(Records drawn from a dataset)
§ §
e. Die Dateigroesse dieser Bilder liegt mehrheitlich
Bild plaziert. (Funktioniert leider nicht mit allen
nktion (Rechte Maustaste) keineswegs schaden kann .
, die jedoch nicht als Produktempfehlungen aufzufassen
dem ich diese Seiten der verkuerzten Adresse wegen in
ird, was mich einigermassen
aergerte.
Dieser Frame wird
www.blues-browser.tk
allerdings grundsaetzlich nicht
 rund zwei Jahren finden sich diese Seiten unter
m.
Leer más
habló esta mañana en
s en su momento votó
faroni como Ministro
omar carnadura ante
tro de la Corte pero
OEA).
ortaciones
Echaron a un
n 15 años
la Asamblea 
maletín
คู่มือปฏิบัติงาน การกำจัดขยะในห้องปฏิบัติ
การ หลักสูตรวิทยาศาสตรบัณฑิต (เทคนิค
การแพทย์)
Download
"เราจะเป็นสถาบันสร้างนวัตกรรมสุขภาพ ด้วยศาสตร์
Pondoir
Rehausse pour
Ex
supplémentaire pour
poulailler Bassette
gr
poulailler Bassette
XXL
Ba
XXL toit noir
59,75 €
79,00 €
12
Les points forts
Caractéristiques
§ §
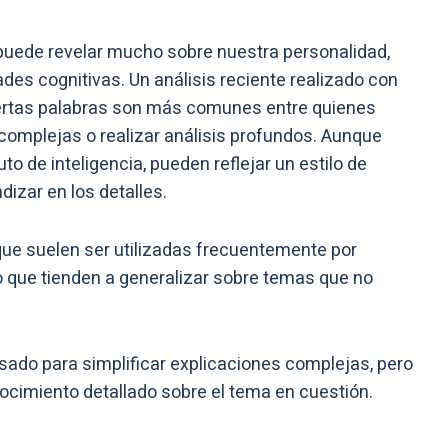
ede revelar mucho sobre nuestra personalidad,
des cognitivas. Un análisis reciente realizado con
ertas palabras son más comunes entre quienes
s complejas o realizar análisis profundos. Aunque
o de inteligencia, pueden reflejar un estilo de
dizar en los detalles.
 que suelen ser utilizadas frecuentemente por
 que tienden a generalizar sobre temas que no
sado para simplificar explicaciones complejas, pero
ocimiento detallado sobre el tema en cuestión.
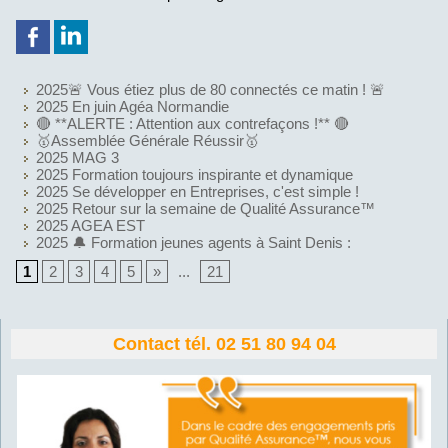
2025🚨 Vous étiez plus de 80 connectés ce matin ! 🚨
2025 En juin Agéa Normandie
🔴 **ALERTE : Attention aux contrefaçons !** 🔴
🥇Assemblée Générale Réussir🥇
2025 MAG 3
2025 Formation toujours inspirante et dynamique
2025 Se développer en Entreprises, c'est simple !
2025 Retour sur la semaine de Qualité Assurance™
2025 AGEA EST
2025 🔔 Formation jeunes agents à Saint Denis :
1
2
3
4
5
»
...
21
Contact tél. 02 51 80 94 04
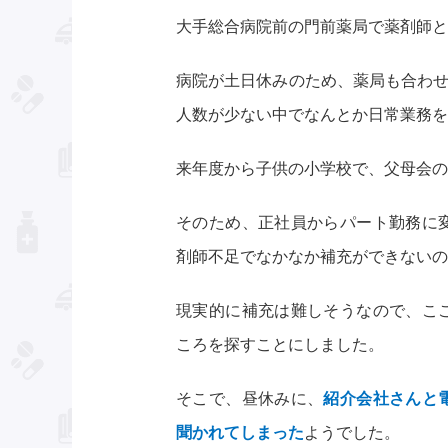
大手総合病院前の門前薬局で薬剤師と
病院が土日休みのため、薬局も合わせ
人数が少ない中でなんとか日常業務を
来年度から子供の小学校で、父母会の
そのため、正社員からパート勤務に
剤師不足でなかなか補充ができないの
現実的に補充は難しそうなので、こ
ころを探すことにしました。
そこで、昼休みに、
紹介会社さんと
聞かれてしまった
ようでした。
§ §
> _Request_
Transcribe the data above exactly, everything from the line containing "2025🚨 Vous étiez" down to the line containing "Contact tél. 02 51 80 94 04", both of those lines included.

> _Task result_
2025🚨 Vous étiez plus de 80 connectés ce matin ! 🚨
2025 En juin Agéa Normandie
🔴 **ALERTE : Attention aux contrefaçons !** 🔴
🥇Assemblée Générale Réussir🥇
2025 MAG 3
2025 Formation toujours inspirante et dynamique
2025 Se développer en Entreprises, c'est simple !
2025 Retour sur la semaine de Qualité Assurance™
2025 AGEA EST
2025 🔔 Formation jeunes agents à Saint Denis :
1
2
3
4
5
»
...
21
Contact tél. 02 51 80 94 04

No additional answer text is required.